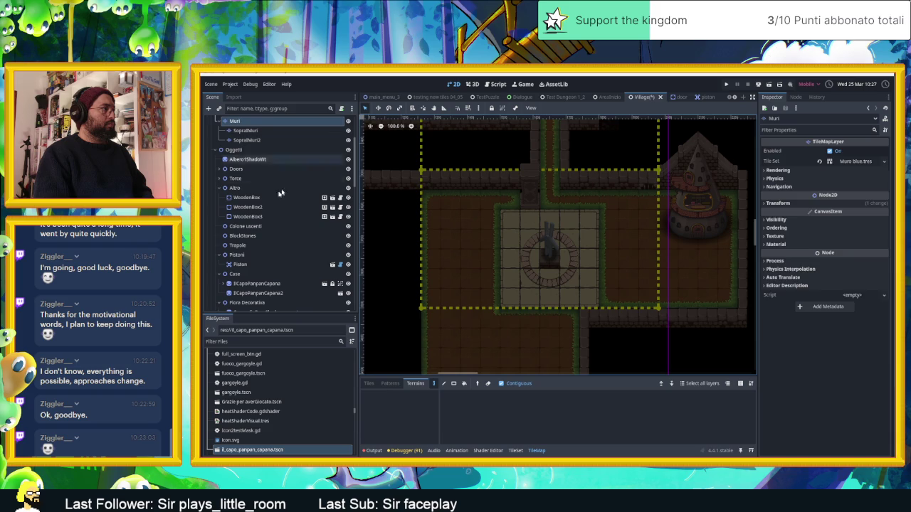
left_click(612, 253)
* * *
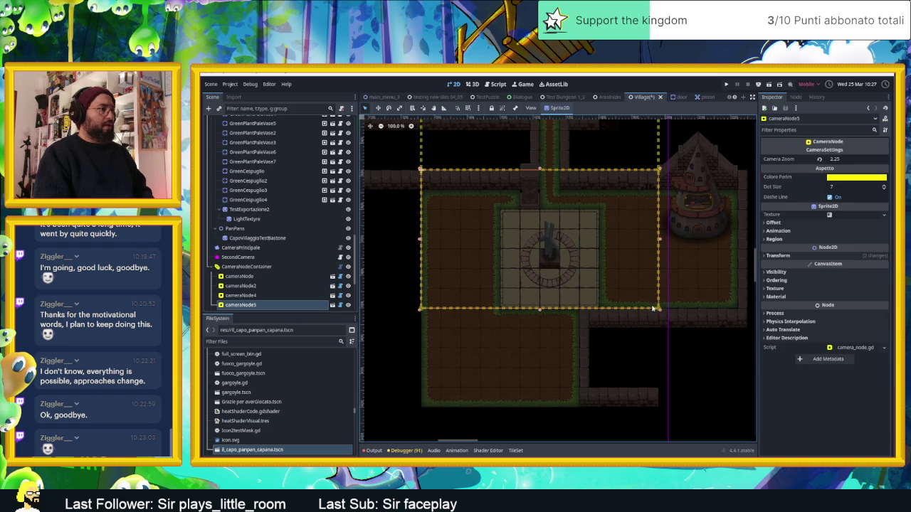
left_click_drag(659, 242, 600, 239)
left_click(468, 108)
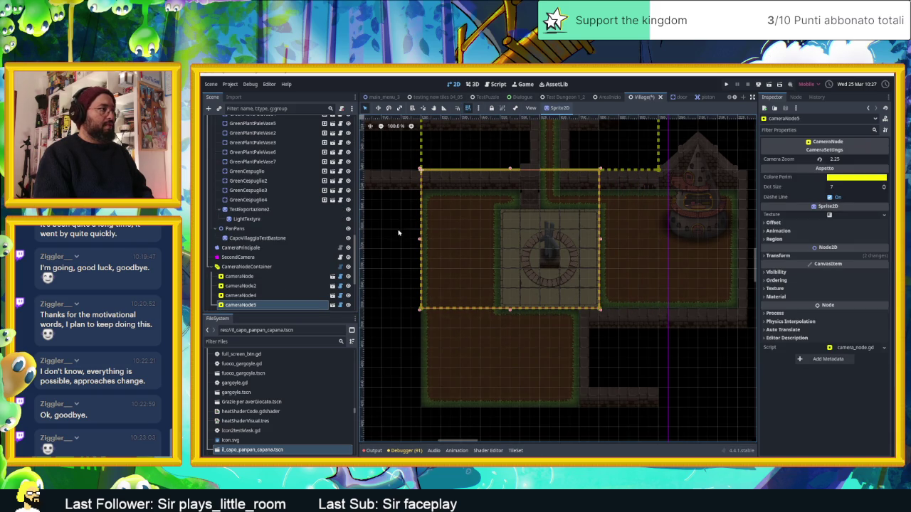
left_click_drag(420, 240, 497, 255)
* * *
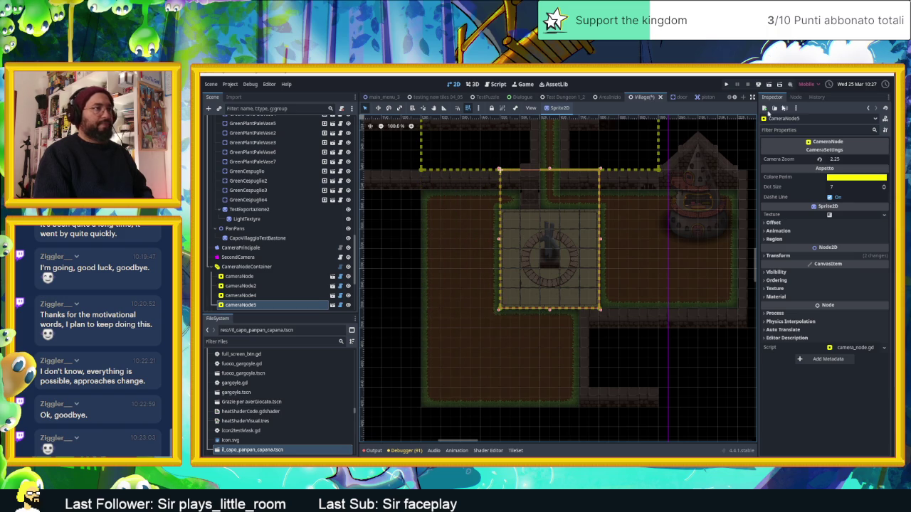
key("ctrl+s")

- What is required -
Please output the lines above beginning at the line with "left_click_drag(659, 242, 600, 239)" and ending after the line with "left_click_drag(420, 240, 497, 255)", precisely as written and with no pictures.

- Result for this exercise -
left_click_drag(659, 242, 600, 239)
left_click(468, 108)
left_click_drag(420, 240, 497, 255)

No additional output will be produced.